Share on Facebook Tweet on Twitter Share on LinkedIn Share by email
Sundararajan Sellamanickam

Sundararajan Sellamanickam

I am a principal applied scientist in the applied sciences - CISL group of MSR India, Bangalore, and is technical lead for the members of this group. There are two applied scientists and research development engineers. My current research interests are in the areas of large scale machine learning, numerical optimization and data mining. There are two broad themes that we focus on now:

  • Service Analytics
  • Distributed Machine Learning.

Service Analytics:

Under this theme, we conduct applied research focusing on development of machine learning and data mining tools to address a broad range of problems and applications. Our application focus is currently on monitoring services and security.

Service monitoring is an important problem to be addressed in order to ensure high quality service in applications such as distributed compute/storage platform services, as offered on cloud or On Premise scenarios. This involves analysing and deriving insights from different high volume data sources such as high dimensional time series data and service logs. We are developing a generic system that can detect unusual or anomalous patterns, relate to service level issues, etc. In these problems, domain knowledge plays a crucial role and our framework can take such knowledge into account.

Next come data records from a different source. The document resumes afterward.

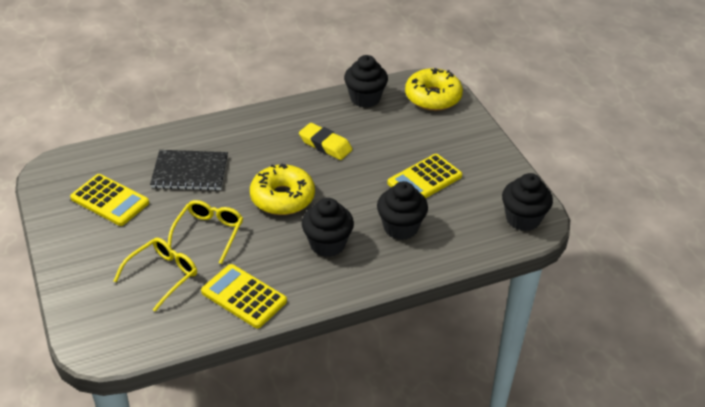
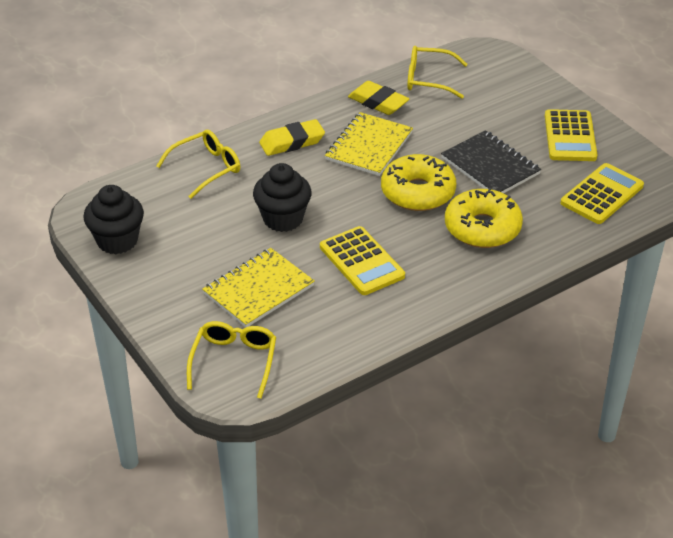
black cupcake: [302,198,354,257] [344,55,388,108] [377,181,428,240] [502,173,553,231] = 4 -> [84,185,144,254] [253,163,312,232] = 2
yellow eraser: [299,123,353,160] = 1 -> [259,119,325,156] [348,81,409,115] = 2
yellow glasses: [114,238,197,312] [168,200,243,264] = 2 -> [156,130,240,199] [187,321,276,399] [407,46,468,99] = 3
yellow notebook: none = 0 -> [202,248,315,328] [325,112,413,176] = 2

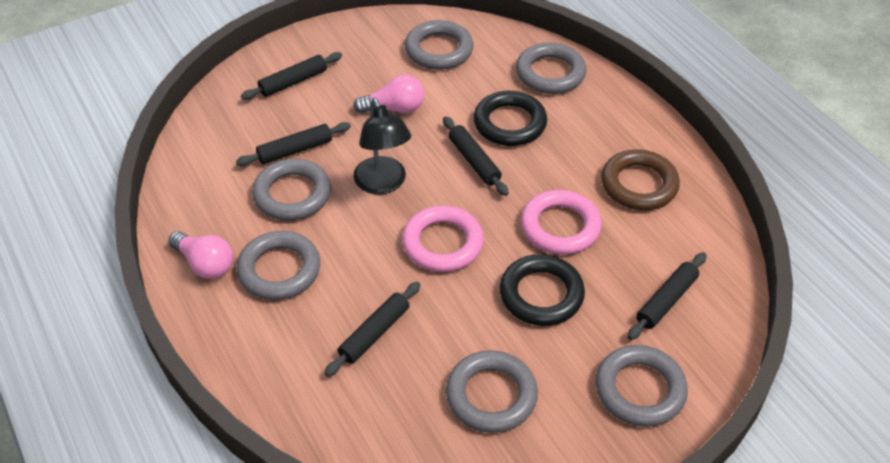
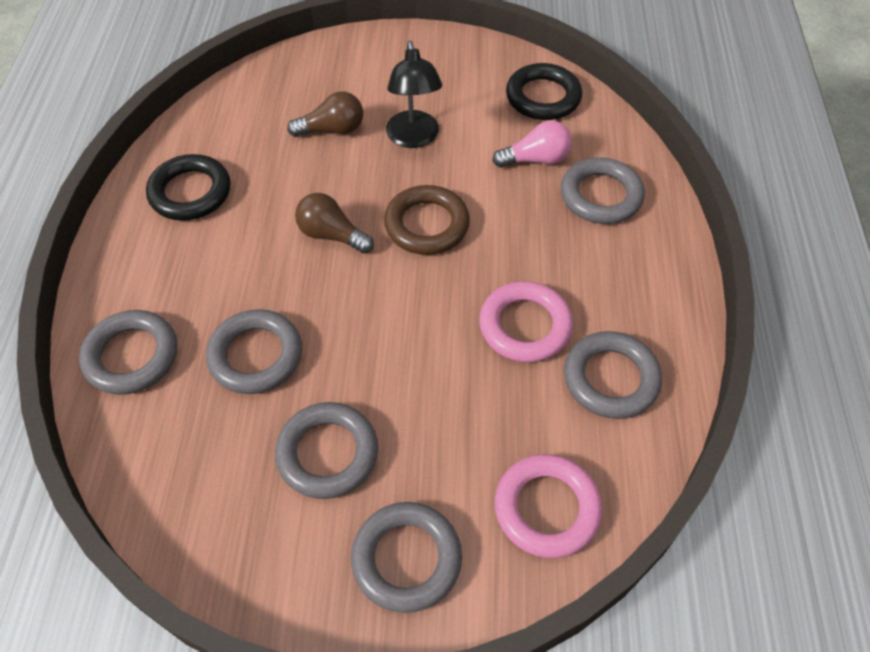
black rolling pin: [236,122,351,166] [241,52,342,100] [325,282,421,377] [443,116,509,196] [628,252,707,340] = 5 -> none = 0
brown light bulb: none = 0 -> [287,91,363,137] [295,193,374,254] = 2
pink light bulb: [168,231,233,279] [353,75,424,113] = 2 -> [493,121,572,168] = 1

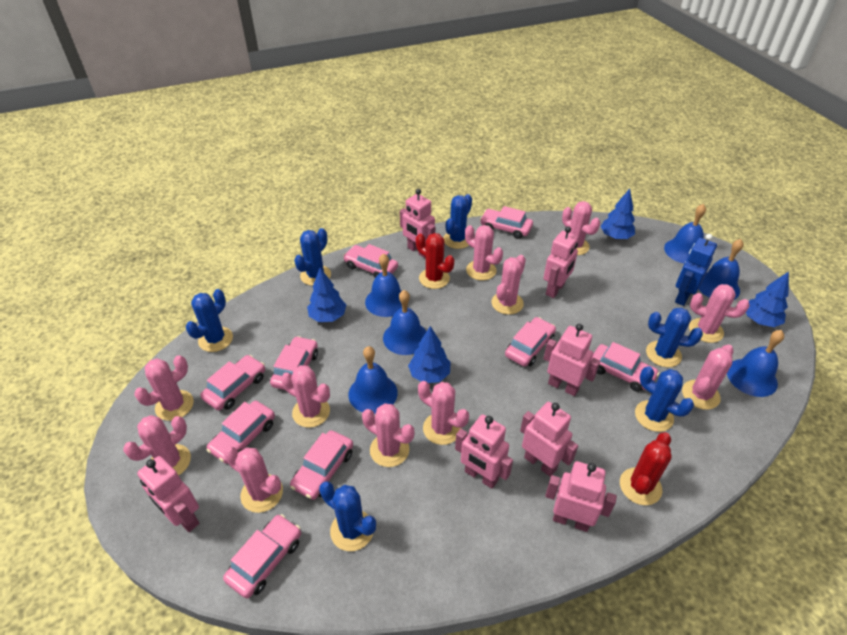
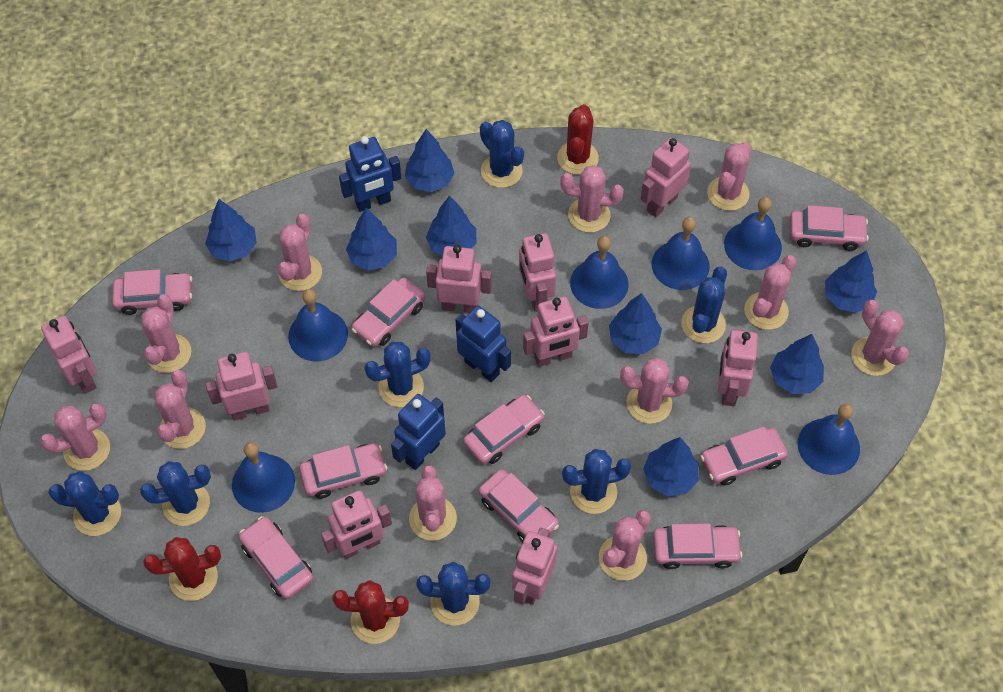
blue cactus: [186,289,233,352] [294,228,331,286] [319,481,376,551] [444,194,472,249] [635,366,694,432] [646,308,703,367] = 6 -> [48,471,121,536] [140,461,211,526] [364,342,431,407] [417,562,490,626] [480,120,524,188] [562,449,631,514] [681,266,727,343] = 7
blue robot: [675,234,717,306] = 1 -> [339,136,401,212] [391,394,446,470] [456,306,511,382] = 3
blue tree: [307,268,346,322] [408,326,450,383] [600,189,635,240] [746,272,789,327] = 4 -> [205,199,257,262] [346,208,397,270] [405,129,455,192] [426,195,477,256] [609,293,662,354] [643,437,699,496] [770,334,824,394] [825,251,877,313] = 8
pink robot: [137,456,199,532] [400,189,435,258] [455,414,513,489] [520,402,578,477] [543,226,579,298] [543,324,600,396] [545,461,617,532] = 7 -> [41,316,97,394] [206,352,278,421] [321,490,392,559] [426,245,492,313] [512,527,557,605] [519,233,556,312] [523,296,589,367] [640,138,691,217] [718,330,758,406] = 9
red cactus: [416,233,454,289] [620,432,672,505] = 2 -> [143,537,221,601] [333,580,409,644] [557,104,599,175] = 3

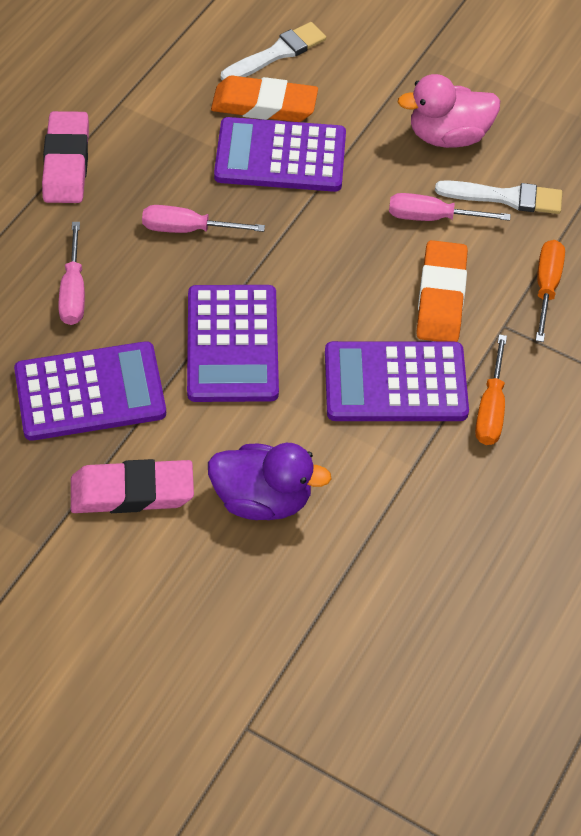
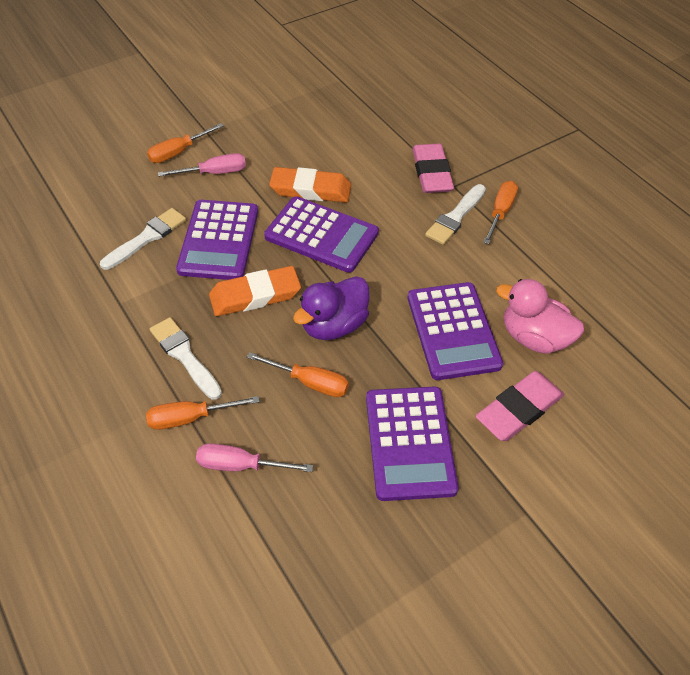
orange screwdriver: [475,334,507,445] [536,240,565,342] = 2 -> [146,396,259,430] [147,123,224,163] [247,352,349,397] [483,181,518,244] = 4
pink screwdriver: [58,222,85,325] [142,205,265,233] [389,193,511,221] = 3 -> [158,153,246,177] [196,443,313,472] = 2
white brush: [221,22,326,81] [435,180,562,214] = 2 -> [100,208,186,270] [150,317,222,400] [425,184,486,245] = 3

Intrusion detection is an important problem to be addressed in order to ensure secure networks. The problems that we study include analysing user sessions in a large network of machines and how they relate to each other when a hacker moves from one machine to another over a period of time. The scale of the problem is so huge with several billions of user sessions happening everyday, typical of a large company. We are developing scalable machine learning algorithms to rank unusual or anomalous sessions and graphs of connected sessions that handle such large volume of data.

Distributed Machine Learning:

Scalable machine learning over big data is an important problem as the volume of data collected is ever-growing in many different applications. To analyse or build classifier models on such data quickly we often require distributed compute/storage environments. One popular distributed environments is Hadoop running on a cluster of commodity machines. In such environments, communications costs can be prohibitively high. Therefore, there is a need to develop efficient algorithms that trades off communication and computation costs. We have developed several algorithms to address these requirements for training linear and non-linear classifier models.